We eat our packed lunch in the parking lot. Moises has arranged for the distribution this afternoon of the last of the Boots n' Bikes inventory, at batay Brasdor (Golden Arm). He has arranged this just for me, holding back that last bit of inventory, and I invite along Duncan (Hampton club) and David (Fredericton club). Leslie Van Patter (now in Toronto, but District World Community Service chair when Chris Dunham piloted the first Boots n' Bikes) wants to see this too because she witnessed the distribution of the very first B n' B container two years ago.

So, we return to town to join the mini school bus that is already loaded with the last 3 bicycles and a large box of assorted footwear. It turns out that batay Brasdor is very close to another batay where we have been doing the construction of latrines last week. Everyone at the batay is expecting the bus, and the kids are shouting greetings. Pastor Martine of the batay's church, and Ariel who drove the bus and is also one of the filter installation technicians, have a system to control the process and prevent a riot. A clown came with us, by the name of David, along with his son, also called David, and the kids know this clown and love him. He leads them into the church where he starts his routine of leading the kids in song, making balloon animals and doing magic tricks. He has the kids' undivided attention. Meanwhile, we are able to unload the bus and bring the stuff into the back of the church without the kids even noticing. When we are ready, Pastor Martine and Ariel organise a lottery: each bike has been given a number, and 50 or so numbered bits if paper are put into a basket. The clown then goes around making a big show of picking people at random (adults too) to take numbers out of the basket. Even when people don't win, they seem happy and everyone is having a great time.But you should see the jubilation and reactions when someone picks a winning number. Pandemonium. But everyone still stays neatly in their places on the church benches. Remember the tricycle that was loaded into the container in Saint John? I saw it won by a woman who went almost berserk when she won it!

Then children were selected, more or less at random as far as I could make out, to come up front and be fitted with a pair of shoes. Of perhaps 30 children there, I guess that maybe only a half-dozen already had footwear - usually Crocs. Because it was clear that we did not have enough shoes for everyone with just the one box, Pastor Martine and Moises announced that Moises would return with more boxes another time and that the distribution would continue at that time so that everyone would receive a pair of footwear. No-one complained and everyone seemed happy with that. I don' think he fibbed, and I think he must still have a box or two of footwear left in the basement if the hospital. There would not have been room in the cargo area at the back if the bus to put more than the box we brought.

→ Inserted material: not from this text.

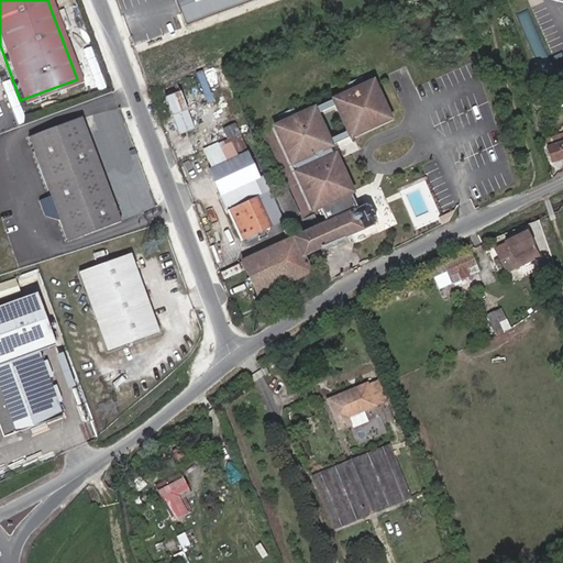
[(170,0),(180,23),(244,0),(170,0)]
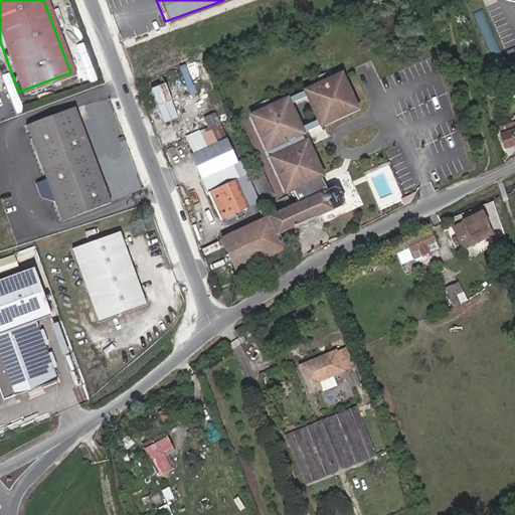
[(57,25),(65,24),(62,12),(54,14),(57,25)]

Then Ariel brings-in a huge cooler of fruit punch along with sandwiches, and everyone leaves with something - babies, mothers, children, teens and seniors. It was all cleverly thought-out and fair. Moises tells me that there have been about 50 such distributions for the contents of that container. He is so grateful for Boots n' Bikes, and he urges me to send a container every year, more if I can.

After leaving the batay, Ariel is driving the bus at about 65 mph, and who do we see coming the other way down the road but one of the boys who had won a bicycle. He is trying out his prize!